I found the dove just a dozen yards or so from the cemetery sexton’s office. It was limping along the path between the tombs, one wing dragging along behind it, obviously broken. I immediately raced after it, trying to scoop it up, since I knew if I brought it back to my mom, she’d be able to help. She loved birds.
But I just ended up making things worse. The bird panicked and half flew, half leaped into the side of a nearby crypt, crashing against the bricks.
Then it just lay there. As I hurried to its side, I realized with horror that it was dead.
Naturally, I began to weep. I’d already felt pretty sad, considering the fact that I’d just been at the funeral of a grandparent I’d never met, then been kicked out of the cemetery sexton’s office for my misbehavior. Now this?

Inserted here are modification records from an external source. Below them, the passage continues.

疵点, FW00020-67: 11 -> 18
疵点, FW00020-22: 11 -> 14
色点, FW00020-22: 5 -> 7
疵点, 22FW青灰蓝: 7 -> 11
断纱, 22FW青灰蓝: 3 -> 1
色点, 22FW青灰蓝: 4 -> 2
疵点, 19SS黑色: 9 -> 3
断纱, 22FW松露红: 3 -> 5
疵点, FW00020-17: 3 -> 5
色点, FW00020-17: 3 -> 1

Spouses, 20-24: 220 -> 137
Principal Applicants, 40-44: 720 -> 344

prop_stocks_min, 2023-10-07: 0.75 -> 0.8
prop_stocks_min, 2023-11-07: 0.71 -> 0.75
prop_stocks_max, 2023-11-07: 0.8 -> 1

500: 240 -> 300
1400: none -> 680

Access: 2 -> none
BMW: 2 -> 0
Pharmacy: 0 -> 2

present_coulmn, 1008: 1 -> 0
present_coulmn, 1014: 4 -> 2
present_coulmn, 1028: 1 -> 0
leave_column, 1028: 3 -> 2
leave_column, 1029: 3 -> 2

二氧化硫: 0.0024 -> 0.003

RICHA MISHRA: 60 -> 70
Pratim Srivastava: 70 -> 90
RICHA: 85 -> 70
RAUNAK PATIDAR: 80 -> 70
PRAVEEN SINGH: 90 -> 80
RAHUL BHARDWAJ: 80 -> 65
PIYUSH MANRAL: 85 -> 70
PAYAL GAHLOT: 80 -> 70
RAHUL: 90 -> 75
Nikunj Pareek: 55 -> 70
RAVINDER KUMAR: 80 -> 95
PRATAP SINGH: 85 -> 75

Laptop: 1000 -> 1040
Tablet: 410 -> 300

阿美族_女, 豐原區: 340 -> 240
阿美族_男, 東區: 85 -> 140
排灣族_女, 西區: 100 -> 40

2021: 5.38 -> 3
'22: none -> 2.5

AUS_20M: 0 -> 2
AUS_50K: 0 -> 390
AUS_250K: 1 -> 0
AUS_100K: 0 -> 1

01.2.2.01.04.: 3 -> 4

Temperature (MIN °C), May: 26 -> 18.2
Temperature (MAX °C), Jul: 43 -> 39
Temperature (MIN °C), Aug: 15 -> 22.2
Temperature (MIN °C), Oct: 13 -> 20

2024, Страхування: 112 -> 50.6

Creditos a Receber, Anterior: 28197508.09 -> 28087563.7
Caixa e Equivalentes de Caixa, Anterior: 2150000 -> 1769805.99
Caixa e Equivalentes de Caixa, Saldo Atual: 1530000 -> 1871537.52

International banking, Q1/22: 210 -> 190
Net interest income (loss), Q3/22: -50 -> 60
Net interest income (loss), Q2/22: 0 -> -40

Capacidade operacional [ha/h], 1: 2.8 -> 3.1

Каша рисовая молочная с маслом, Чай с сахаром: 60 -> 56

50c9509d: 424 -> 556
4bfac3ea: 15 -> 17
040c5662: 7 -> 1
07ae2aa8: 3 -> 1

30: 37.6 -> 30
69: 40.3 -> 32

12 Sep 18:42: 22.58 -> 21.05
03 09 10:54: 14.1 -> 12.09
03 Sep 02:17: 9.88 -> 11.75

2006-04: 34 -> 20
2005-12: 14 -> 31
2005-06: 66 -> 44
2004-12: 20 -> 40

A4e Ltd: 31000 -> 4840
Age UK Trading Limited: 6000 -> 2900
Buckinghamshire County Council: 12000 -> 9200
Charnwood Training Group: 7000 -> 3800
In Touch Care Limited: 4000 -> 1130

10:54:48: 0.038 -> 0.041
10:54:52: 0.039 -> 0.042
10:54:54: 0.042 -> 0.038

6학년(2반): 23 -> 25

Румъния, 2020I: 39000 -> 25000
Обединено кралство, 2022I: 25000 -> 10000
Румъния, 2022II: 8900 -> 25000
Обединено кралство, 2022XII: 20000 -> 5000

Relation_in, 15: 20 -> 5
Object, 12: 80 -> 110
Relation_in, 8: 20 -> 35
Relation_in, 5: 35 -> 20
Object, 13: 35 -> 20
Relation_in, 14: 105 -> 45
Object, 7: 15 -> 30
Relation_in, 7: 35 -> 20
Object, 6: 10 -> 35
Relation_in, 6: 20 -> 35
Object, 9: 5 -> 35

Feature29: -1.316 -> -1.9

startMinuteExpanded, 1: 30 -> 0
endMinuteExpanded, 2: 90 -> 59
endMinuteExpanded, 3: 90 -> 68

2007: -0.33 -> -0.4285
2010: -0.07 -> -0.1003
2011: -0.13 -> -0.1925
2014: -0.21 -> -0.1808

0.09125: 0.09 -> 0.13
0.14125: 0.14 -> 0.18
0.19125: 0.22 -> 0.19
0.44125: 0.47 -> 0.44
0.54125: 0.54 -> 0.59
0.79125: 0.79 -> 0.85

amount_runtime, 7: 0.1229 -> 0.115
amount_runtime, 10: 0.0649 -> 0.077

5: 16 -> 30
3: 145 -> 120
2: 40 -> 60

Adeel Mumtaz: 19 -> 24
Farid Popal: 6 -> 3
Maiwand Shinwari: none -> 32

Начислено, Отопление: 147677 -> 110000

That’s when the man had come along the path. To me, a first grader, he’d seemed impossibly tall, almost a giant, even after he knelt down beside me and asked why I was crying.
Looking back, I realize he was only in his teens, hardly a man at all. But as tall as he was, and given that he was dressed all in black, he’d seemed much older to me than his actual years.
“I was t-trying to help,” I’d said, nearly incoherent with sobs, as I pointed to the bird. “She was hurt. But then I scared her and made it worse. Now she’s dead. It was an ac-ac-accident.”
“Of course it was,” he said, reaching down to scoop up the limp, fragile body in one hand.
“I don’t want to go to hell,” I wailed.
“Who said you were going to hell?” he asked, looking bemused.
“That’s where murderers go,” I informed him tearfully. “My grandma told me.”
“Well, you aren’t a murderer,” he assured me. “And I think you’ve a bit of time before you have to start worrying about where you’re going after you die.”
I wasn’t supposed to speak to strangers. My parents had drilled this into my head.
But this stranger seemed nice enough. And my mother was only just down the path, inside the office. I was sure I was safe.